[Extracted text]:
++++++++++
Still and finally, many would consider that being "human" is necessarily being able to live "independently". Which might be at birth... or anytime later... or never for some heavily handicaped people in some people opinion.
This suggest to me this * not everyone agrees there is a foetus personhood and if there is one, not everyone agrees when it happens. Considering the "consensus" on this topic is not a good idea, because NPOV is not about the "general opinion". It is not the mainstream. So an article on foetus personhood seems to me a call for disagreement, since the title seems to imply it exists, whatever what the article contains. This is not so good.
* however, everyone agrees there is a human personhood. The only thing on which possibly some would not agree would be that "some" people are not human. But this is likely to be such a rare occurence, that probably, an article on human personhood would not be questionnable. Do an article on [[human personhood]] and discuss in it the various thoughts across the world, upon when a little one becomes a human with a human personhood. This will probably cause far less objections and you will be able to discuss the topic in length in the article itself.
++++++++++
[Stored data]:
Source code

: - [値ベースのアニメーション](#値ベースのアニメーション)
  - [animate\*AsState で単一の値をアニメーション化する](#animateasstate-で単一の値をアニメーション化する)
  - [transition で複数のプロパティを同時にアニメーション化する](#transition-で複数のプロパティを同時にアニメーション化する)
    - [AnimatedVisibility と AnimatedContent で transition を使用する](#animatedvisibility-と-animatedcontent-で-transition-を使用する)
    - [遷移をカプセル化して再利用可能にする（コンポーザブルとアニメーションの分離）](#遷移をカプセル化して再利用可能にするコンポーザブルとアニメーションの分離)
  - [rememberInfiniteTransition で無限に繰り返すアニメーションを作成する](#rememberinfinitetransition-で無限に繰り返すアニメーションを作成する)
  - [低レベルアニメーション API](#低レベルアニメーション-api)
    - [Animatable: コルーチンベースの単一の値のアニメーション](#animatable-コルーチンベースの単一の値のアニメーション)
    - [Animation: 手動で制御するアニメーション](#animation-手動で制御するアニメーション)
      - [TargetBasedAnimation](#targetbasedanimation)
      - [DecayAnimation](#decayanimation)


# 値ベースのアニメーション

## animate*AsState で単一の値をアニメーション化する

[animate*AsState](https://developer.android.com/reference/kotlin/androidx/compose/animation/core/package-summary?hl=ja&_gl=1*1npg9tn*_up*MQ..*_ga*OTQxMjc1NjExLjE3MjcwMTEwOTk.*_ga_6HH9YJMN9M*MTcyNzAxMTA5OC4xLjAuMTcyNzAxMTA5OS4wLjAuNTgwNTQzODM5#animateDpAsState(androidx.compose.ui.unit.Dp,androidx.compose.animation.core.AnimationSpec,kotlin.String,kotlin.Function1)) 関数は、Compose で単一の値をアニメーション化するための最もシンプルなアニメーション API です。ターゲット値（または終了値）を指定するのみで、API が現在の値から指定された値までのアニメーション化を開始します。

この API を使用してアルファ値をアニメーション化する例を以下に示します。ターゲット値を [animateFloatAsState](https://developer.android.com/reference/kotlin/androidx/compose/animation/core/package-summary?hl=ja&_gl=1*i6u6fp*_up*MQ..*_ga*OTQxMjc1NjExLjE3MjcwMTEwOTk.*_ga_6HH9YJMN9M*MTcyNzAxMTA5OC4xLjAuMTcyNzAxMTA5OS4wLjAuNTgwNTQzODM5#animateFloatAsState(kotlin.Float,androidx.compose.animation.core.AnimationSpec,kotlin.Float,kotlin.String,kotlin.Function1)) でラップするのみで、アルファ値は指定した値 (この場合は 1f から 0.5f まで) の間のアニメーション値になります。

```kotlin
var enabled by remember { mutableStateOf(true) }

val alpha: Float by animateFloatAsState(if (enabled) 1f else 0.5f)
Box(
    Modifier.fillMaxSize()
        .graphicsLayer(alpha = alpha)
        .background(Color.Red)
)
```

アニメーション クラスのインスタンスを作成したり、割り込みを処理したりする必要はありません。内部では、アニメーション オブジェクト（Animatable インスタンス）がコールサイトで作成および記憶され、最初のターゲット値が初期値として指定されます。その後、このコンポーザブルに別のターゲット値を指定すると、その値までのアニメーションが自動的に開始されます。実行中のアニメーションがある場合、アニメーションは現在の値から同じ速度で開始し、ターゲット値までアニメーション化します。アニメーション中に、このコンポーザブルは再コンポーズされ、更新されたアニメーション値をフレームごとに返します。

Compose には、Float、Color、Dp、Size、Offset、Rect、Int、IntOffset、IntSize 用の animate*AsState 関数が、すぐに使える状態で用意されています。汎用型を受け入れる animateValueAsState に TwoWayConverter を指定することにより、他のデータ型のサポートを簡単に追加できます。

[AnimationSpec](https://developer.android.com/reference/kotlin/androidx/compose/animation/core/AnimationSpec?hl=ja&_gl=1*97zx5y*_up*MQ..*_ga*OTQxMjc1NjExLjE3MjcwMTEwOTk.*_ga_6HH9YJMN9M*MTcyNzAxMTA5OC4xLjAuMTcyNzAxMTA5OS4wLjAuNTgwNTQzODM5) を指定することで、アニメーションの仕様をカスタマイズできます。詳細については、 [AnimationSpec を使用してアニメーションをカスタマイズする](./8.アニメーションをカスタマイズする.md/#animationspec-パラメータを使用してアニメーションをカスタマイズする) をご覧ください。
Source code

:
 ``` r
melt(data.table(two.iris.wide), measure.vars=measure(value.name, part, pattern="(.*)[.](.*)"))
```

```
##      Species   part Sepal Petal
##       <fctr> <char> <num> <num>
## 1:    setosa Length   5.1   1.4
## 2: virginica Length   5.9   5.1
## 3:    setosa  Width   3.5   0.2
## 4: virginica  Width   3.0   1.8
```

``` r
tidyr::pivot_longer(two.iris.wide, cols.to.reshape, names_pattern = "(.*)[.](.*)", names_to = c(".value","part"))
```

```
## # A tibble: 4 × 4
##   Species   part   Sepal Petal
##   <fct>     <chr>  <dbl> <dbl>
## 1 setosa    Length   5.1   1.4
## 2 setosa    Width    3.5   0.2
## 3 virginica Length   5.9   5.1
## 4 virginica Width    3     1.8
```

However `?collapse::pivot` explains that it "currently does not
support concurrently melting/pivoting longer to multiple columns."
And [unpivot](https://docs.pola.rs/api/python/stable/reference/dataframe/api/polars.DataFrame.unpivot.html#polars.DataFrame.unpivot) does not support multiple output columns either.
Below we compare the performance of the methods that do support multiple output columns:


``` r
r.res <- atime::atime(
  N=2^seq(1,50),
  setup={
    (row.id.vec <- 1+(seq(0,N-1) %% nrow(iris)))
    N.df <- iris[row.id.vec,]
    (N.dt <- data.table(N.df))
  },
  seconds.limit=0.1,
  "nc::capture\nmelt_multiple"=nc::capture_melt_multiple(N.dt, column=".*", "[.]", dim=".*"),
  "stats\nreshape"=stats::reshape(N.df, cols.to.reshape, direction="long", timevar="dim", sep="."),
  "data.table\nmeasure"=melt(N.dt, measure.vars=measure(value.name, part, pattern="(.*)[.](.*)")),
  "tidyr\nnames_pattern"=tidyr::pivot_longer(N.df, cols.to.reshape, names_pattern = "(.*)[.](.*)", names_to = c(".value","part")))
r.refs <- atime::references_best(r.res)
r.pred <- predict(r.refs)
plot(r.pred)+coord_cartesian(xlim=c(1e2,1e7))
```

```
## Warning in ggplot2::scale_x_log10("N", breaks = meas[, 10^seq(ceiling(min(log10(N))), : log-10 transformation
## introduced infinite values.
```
++++++++++
[Explore the material]:
(1) Render this sentence from the personhood comment in Spanish: "Considering the "consensus" on this topic is not a good idea, because NPOV is not about the "general opinion"."
(2) In the personhood comment, what article does the writer propose creating?
(3) Continue the personhood comment from where it stops.

[Answers]:
(1) Considerar el «consenso» sobre este tema no es una buena idea, porque la NPOV no trata de la «opinión general».

(2) An article on human personhood.

(3)
Anthere
steve v a écrit:
Then we're in agreement that Fetal personhood needs to be an article. I disagree with Skyring's claim that NPOV policy and NPOV terminology should be left to each article. As physical science has rational bearing on issues regarding the concept of universe, so does medical science have a bearing on all medical issues. The view that NPOV rel. rationality rel. science, and POV rel. irrationality rel. claim/belief is not a controversial interpretation of NPOV, IMHO.
Hence we can feel free to state a dominant consensus that at some certain point, a fetus is a human life, and hence marginalize both extreme absolutist views which claim either that "human life begins at conception" or that the issue is entirely "in the domain of woman's choice [until its feet are out]."
Sinreg, SV
PS starting progress on: consolidating issues to Template:Abortion
--- Delirium delirium@hackish.org wrote:
This is a pretty complex question to sum up easily, and there's a huge body of writing on it from all sides (not just political advocates either; there's a huge body of literature in applied-ethics philosophy journals). Some opinions agree that it's a "human life" but argue that "human rights" is a misnomer and ought to be "personhood rights", and not granted automatically to humans but only to persons; others dispute that a fetus is "human" in the sense that the term is generally meant, and instead will only grant it is "of the species homo sapiens" or something similar. There is a whole *other* body of literature on what exactly "personhood" is and means, and once you've established that, still another body of literature on what sort of ethics ought to apply to people who have been deemed "persons" in the relevant sense (fifty flavors of utilitarians, Kantians, and all the rest).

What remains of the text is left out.